• **Task details**: Could you restate every record below word for word?
##############################
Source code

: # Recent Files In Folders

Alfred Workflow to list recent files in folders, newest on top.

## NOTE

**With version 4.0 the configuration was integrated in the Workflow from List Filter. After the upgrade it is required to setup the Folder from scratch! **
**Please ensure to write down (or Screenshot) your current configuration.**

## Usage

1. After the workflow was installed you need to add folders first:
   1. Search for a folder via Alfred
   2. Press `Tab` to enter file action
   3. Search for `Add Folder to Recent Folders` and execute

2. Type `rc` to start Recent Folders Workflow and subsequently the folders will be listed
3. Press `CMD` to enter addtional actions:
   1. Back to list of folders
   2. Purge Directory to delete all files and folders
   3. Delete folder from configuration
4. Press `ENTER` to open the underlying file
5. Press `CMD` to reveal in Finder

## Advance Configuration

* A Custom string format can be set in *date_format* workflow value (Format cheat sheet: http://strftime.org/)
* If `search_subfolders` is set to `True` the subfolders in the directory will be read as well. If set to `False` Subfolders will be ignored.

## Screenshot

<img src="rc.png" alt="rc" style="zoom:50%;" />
##############################
• **Written reply**:
Source code

: # Recent Files In Folders

Alfred Workflow to list recent files in folders, newest on top.

## NOTE

**With version 4.0 the configuration was integrated in the Workflow from List Filter. After the upgrade it is required to setup the Folder from scratch! **
**Please ensure to write down (or Screenshot) your current configuration.**

## Usage

1. After the workflow was installed you need to add folders first:
   1. Search for a folder via Alfred
   2. Press `Tab` to enter file action
   3. Search for `Add Folder to Recent Folders` and execute

2. Type `rc` to start Recent Folders Workflow and subsequently the folders will be listed
3. Press `CMD` to enter addtional actions:
   1. Back to list of folders
   2. Purge Directory to delete all files and folders
   3. Delete folder from configuration
4. Press `ENTER` to open the underlying file
5. Press `CMD` to reveal in Finder

## Advance Configuration

* A Custom string format can be set in *date_format* workflow value (Format cheat sheet: http://strftime.org/)
* If `search_subfolders` is set to `True` the subfolders in the directory will be read as well. If set to `False` Subfolders will be ignored.

## Screenshot

<img src="rc.png" alt="rc" style="zoom:50%;" />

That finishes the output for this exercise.